Everything else you've mentioned is purely speculation on your part. If as you now say she does intend to spend that year living with you, well so be it. If you move she'll need to make other plans. Seems fairly straightforward.

brdgrl · 27/08/2011 21:14

well, i suppose the less straightforward part is that she may have to make other plans even if we don't move.

OP posts:
brdgrl · 27/08/2011 21:21

"I said to DH "where the hell did that come from??" and he said "oh, DD bought it for the living room" shock I told him ADULTS choose how to decorate the living room, not the kids and there was no way in hell that disgusting thing was going anywhere near the living room."

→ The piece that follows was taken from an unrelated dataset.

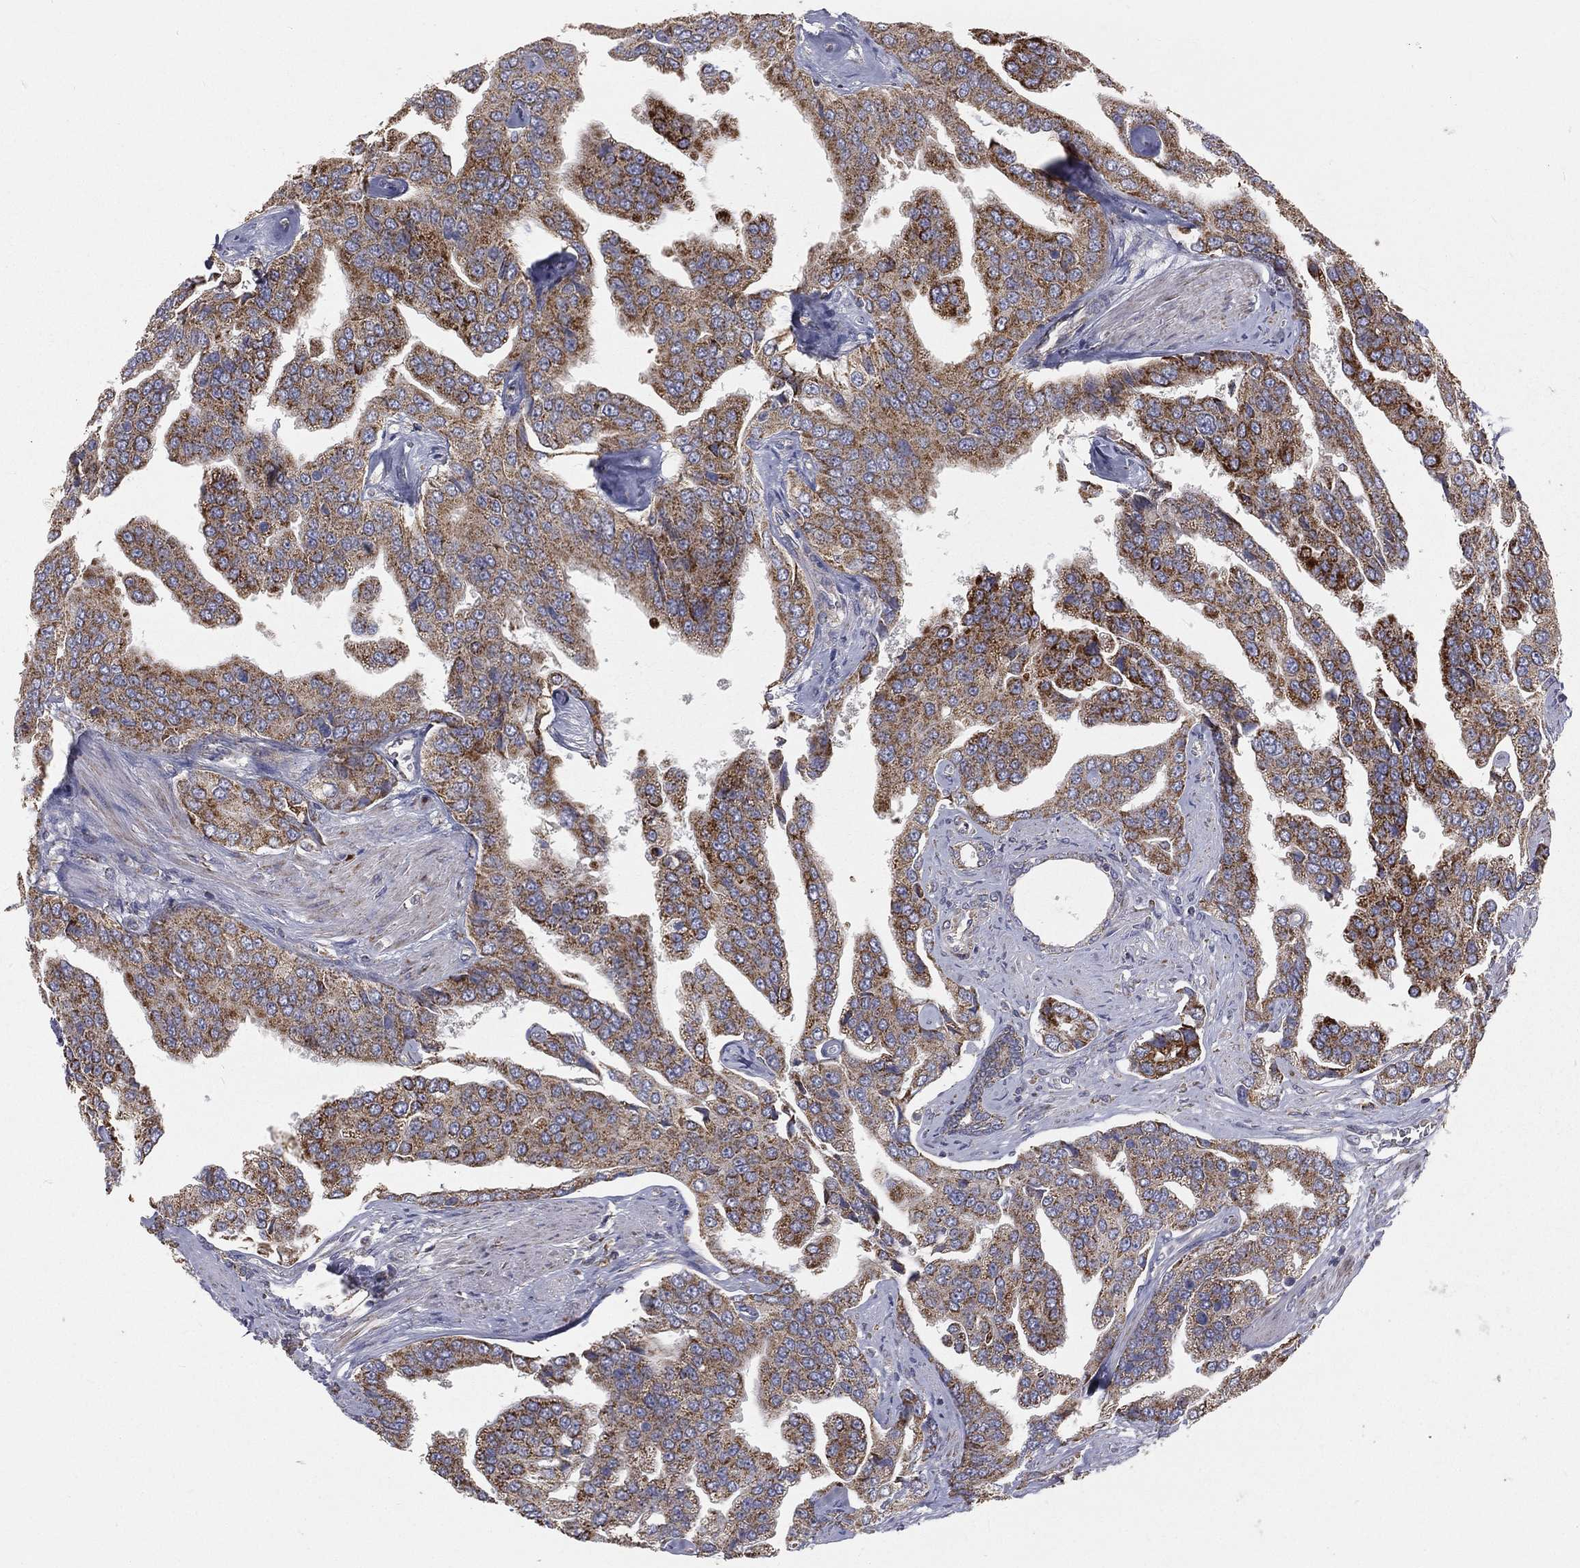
{"staining": {"intensity": "strong", "quantity": ">75%", "location": "cytoplasmic/membranous"}, "tissue": "prostate cancer", "cell_type": "Tumor cells", "image_type": "cancer", "snomed": [{"axis": "morphology", "description": "Adenocarcinoma, NOS"}, {"axis": "topography", "description": "Prostate and seminal vesicle, NOS"}, {"axis": "topography", "description": "Prostate"}], "caption": "Tumor cells show high levels of strong cytoplasmic/membranous staining in approximately >75% of cells in human prostate cancer. (Stains: DAB (3,3'-diaminobenzidine) in brown, nuclei in blue, Microscopy: brightfield microscopy at high magnification).", "gene": "HADH", "patient": {"sex": "male", "age": 69}}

MC, we've had that discussion here as well - when we moved into the new house. Adults make the decorating decisions - it was a shock to DSD, but she's accepted it now.

(And no, I don't let DD decorate either, lol!)

OP posts:
MissKittyEliza · 30/08/2011 12:39

brdgrl you do realise, you're in a no win situation, don't you?

I have 3 steps. The eldest is delightful, the middle one has just got his first ever paid employment (he's at Uni) and the youngest, at 17 has had a tantrum because I've asked her, in strong terms, to "tidy" her room......Once, in 2 years. The two eldest don't live at home, the 17 yr old does....with her mum. SD visits us every other weekend and on a midweek pattern. She has now told her dad (my dH) that she may not be up to visiting for some time. This, she knows, will upset him.

In essence, when this young lady is allowed to treat our home like a squat (that's what her room looked and smelled like, and her dad agreed) and unbeknown to us, allow drunken teenagers to use our master bedroom, while we were away for a (rare) weekend without asking, without telling us or changing the bedding before we then returned and got in it - then, all is well in her world The fact that her dad supported my decision to say "enough..... Sort this room out and don't EVER use our bed again" has caused her to spit the dummy.

My point? You, me, step parents generally, cannot win. And I don't mean "win" in a childish way..... I mean, I thought things were ok between us all, I thought I'd been reasonable having ignored certain behaviours in order to keep the peace. Actually, what has happened is sd wants her dad to uphold her stance and he hasn't and he (and I) will be punished accordingly.

Frankly, it gets on my sodding nerves.